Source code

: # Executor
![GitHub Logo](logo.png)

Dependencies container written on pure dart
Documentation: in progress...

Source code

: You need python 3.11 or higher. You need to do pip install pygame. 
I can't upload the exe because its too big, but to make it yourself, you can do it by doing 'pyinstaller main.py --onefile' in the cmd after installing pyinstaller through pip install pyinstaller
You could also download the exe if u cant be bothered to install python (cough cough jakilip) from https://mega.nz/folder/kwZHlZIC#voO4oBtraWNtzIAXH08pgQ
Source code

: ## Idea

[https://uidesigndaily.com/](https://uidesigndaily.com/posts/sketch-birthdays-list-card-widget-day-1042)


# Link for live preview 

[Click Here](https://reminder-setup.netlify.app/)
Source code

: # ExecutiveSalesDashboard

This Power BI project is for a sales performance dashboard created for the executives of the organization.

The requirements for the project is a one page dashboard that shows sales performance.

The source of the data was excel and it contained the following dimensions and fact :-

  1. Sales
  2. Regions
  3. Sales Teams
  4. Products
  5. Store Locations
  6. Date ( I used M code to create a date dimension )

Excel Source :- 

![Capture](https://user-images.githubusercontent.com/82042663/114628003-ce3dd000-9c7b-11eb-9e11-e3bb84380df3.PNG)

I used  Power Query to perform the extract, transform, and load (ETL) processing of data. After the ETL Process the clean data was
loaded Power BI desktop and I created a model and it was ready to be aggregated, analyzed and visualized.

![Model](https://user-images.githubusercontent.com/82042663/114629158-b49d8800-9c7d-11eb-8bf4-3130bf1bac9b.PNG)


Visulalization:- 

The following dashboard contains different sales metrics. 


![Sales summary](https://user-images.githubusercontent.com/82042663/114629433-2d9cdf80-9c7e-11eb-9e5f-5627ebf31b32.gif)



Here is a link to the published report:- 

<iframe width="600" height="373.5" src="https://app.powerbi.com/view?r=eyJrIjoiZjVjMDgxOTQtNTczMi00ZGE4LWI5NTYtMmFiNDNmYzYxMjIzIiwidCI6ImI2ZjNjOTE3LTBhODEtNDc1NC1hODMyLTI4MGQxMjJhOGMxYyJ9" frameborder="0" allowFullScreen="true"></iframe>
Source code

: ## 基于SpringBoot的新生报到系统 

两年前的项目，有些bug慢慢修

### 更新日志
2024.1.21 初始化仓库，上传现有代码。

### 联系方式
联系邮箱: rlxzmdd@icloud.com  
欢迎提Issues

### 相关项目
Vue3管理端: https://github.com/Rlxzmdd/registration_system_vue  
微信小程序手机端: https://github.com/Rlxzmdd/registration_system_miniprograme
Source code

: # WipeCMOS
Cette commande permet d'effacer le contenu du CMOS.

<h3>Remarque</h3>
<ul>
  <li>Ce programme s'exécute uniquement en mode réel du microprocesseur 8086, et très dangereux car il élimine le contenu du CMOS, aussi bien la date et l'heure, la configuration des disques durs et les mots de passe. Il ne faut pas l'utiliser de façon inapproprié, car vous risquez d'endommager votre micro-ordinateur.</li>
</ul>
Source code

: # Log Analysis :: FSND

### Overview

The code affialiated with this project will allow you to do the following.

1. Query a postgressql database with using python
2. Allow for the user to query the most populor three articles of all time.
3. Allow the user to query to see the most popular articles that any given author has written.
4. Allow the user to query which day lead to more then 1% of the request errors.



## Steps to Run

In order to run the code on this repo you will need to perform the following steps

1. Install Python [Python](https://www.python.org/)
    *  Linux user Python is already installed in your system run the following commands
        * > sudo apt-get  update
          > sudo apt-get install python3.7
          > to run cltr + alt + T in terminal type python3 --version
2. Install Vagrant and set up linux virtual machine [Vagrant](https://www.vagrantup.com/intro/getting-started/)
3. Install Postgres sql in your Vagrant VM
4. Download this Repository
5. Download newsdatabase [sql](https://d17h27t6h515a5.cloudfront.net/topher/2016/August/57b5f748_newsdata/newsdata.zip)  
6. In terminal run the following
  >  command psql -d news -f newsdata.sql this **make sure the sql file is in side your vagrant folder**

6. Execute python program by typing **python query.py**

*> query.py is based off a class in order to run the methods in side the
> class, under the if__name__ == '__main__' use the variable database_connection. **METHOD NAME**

# # # #

- Required work: Copy every line of the listing above verbatim, from start to finish, without altering a single character.

- Solution to this exercise:
Source code

: # Executor
![GitHub Logo](logo.png)

Dependencies container written on pure dart
Documentation: in progress...

Source code

: You need python 3.11 or higher. You need to do pip install pygame. 
I can't upload the exe because its too big, but to make it yourself, you can do it by doing 'pyinstaller main.py --onefile' in the cmd after installing pyinstaller through pip install pyinstaller
You could also download the exe if u cant be bothered to install python (cough cough jakilip) from https://mega.nz/folder/kwZHlZIC#voO4oBtraWNtzIAXH08pgQ
Source code

: ## Idea

[https://uidesigndaily.com/](https://uidesigndaily.com/posts/sketch-birthdays-list-card-widget-day-1042)


# Link for live preview 

[Click Here](https://reminder-setup.netlify.app/)
Source code

: # ExecutiveSalesDashboard

This Power BI project is for a sales performance dashboard created for the executives of the organization.

The requirements for the project is a one page dashboard that shows sales performance.

The source of the data was excel and it contained the following dimensions and fact :-

  1. Sales
  2. Regions
  3. Sales Teams
  4. Products
  5. Store Locations
  6. Date ( I used M code to create a date dimension )

Excel Source :- 

![Capture](https://user-images.githubusercontent.com/82042663/114628003-ce3dd000-9c7b-11eb-9e11-e3bb84380df3.PNG)

I used  Power Query to perform the extract, transform, and load (ETL) processing of data. After the ETL Process the clean data was
loaded Power BI desktop and I created a model and it was ready to be aggregated, analyzed and visualized.

![Model](https://user-images.githubusercontent.com/82042663/114629158-b49d8800-9c7d-11eb-8bf4-3130bf1bac9b.PNG)


Visulalization:- 

The following dashboard contains different sales metrics. 


![Sales summary](https://user-images.githubusercontent.com/82042663/114629433-2d9cdf80-9c7e-11eb-9e5f-5627ebf31b32.gif)



Here is a link to the published report:- 

<iframe width="600" height="373.5" src="https://app.powerbi.com/view?r=eyJrIjoiZjVjMDgxOTQtNTczMi00ZGE4LWI5NTYtMmFiNDNmYzYxMjIzIiwidCI6ImI2ZjNjOTE3LTBhODEtNDc1NC1hODMyLTI4MGQxMjJhOGMxYyJ9" frameborder="0" allowFullScreen="true"></iframe>
Source code

: ## 基于SpringBoot的新生报到系统 

两年前的项目，有些bug慢慢修

### 更新日志
2024.1.21 初始化仓库，上传现有代码。

### 联系方式
联系邮箱: rlxzmdd@icloud.com  
欢迎提Issues

### 相关项目
Vue3管理端: https://github.com/Rlxzmdd/registration_system_vue  
微信小程序手机端: https://github.com/Rlxzmdd/registration_system_miniprograme
Source code

: # WipeCMOS
Cette commande permet d'effacer le contenu du CMOS.

<h3>Remarque</h3>
<ul>
  <li>Ce programme s'exécute uniquement en mode réel du microprocesseur 8086, et très dangereux car il élimine le contenu du CMOS, aussi bien la date et l'heure, la configuration des disques durs et les mots de passe. Il ne faut pas l'utiliser de façon inapproprié, car vous risquez d'endommager votre micro-ordinateur.</li>
</ul>
Source code

: # Log Analysis :: FSND

### Overview

The code affialiated with this project will allow you to do the following.

1. Query a postgressql database with using python
2. Allow for the user to query the most populor three articles of all time.
3. Allow the user to query to see the most popular articles that any given author has written.
4. Allow the user to query which day lead to more then 1% of the request errors.



## Steps to Run

In order to run the code on this repo you will need to perform the following steps

1. Install Python [Python](https://www.python.org/)
    *  Linux user Python is already installed in your system run the following commands
        * > sudo apt-get  update
          > sudo apt-get install python3.7
          > to run cltr + alt + T in terminal type python3 --version
2. Install Vagrant and set up linux virtual machine [Vagrant](https://www.vagrantup.com/intro/getting-started/)
3. Install Postgres sql in your Vagrant VM
4. Download this Repository
5. Download newsdatabase [sql](https://d17h27t6h515a5.cloudfront.net/topher/2016/August/57b5f748_newsdata/newsdata.zip)  
6. In terminal run the following
  >  command psql -d news -f newsdata.sql this **make sure the sql file is in side your vagrant folder**

6. Execute python program by typing **python query.py**

*> query.py is based off a class in order to run the methods in side the
> class, under the if__name__ == '__main__' use the variable database_connection. **METHOD NAME**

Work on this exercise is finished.